◆ Work item: Without omitting anything, return the records precisely as given.

★ ★ ★ ★ ★ ★ ★

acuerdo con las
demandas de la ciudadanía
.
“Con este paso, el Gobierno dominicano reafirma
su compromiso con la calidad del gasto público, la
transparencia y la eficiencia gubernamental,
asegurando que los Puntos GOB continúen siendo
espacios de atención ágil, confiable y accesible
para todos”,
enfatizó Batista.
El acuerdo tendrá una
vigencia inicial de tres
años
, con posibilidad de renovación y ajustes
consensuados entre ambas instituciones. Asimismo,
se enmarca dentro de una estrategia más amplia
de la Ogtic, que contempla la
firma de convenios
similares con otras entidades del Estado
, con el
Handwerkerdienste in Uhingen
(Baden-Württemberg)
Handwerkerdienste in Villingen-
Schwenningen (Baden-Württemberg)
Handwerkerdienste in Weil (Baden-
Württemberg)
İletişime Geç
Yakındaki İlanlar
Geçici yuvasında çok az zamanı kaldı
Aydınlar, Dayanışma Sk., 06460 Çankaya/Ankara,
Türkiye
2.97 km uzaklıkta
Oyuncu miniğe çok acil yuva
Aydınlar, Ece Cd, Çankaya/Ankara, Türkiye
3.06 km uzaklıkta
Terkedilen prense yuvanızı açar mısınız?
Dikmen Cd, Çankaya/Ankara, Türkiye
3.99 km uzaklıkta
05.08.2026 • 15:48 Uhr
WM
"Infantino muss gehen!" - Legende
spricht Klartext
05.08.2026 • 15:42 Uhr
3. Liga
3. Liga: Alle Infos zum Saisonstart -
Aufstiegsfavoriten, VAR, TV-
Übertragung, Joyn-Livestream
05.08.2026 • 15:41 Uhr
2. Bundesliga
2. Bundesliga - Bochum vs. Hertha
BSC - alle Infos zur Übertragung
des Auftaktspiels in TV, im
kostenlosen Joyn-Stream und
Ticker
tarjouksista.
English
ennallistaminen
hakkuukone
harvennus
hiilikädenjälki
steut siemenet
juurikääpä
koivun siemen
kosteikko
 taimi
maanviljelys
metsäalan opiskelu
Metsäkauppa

★ ★ ★ ★ ★ ★ ★

◆ Solution for this task:
acuerdo con las
demandas de la ciudadanía
.
“Con este paso, el Gobierno dominicano reafirma
su compromiso con la calidad del gasto público, la
transparencia y la eficiencia gubernamental,
asegurando que los Puntos GOB continúen siendo
espacios de atención ágil, confiable y accesible
para todos”,
enfatizó Batista.
El acuerdo tendrá una
vigencia inicial de tres
años
, con posibilidad de renovación y ajustes
consensuados entre ambas instituciones. Asimismo,
se enmarca dentro de una estrategia más amplia
de la Ogtic, que contempla la
firma de convenios
similares con otras entidades del Estado
, con el
Handwerkerdienste in Uhingen
(Baden-Württemberg)
Handwerkerdienste in Villingen-
Schwenningen (Baden-Württemberg)
Handwerkerdienste in Weil (Baden-
Württemberg)
İletişime Geç
Yakındaki İlanlar
Geçici yuvasında çok az zamanı kaldı
Aydınlar, Dayanışma Sk., 06460 Çankaya/Ankara,
Türkiye
2.97 km uzaklıkta
Oyuncu miniğe çok acil yuva
Aydınlar, Ece Cd, Çankaya/Ankara, Türkiye
3.06 km uzaklıkta
Terkedilen prense yuvanızı açar mısınız?
Dikmen Cd, Çankaya/Ankara, Türkiye
3.99 km uzaklıkta
05.08.2026 • 15:48 Uhr
WM
"Infantino muss gehen!" - Legende
spricht Klartext
05.08.2026 • 15:42 Uhr
3. Liga
3. Liga: Alle Infos zum Saisonstart -
Aufstiegsfavoriten, VAR, TV-
Übertragung, Joyn-Livestream
05.08.2026 • 15:41 Uhr
2. Bundesliga
2. Bundesliga - Bochum vs. Hertha
BSC - alle Infos zur Übertragung
des Auftaktspiels in TV, im
kostenlosen Joyn-Stream und
Ticker
tarjouksista.
English
ennallistaminen
hakkuukone
harvennus
hiilikädenjälki
steut siemenet
juurikääpä
koivun siemen
kosteikko
 taimi
maanviljelys
metsäalan opiskelu
Metsäkauppa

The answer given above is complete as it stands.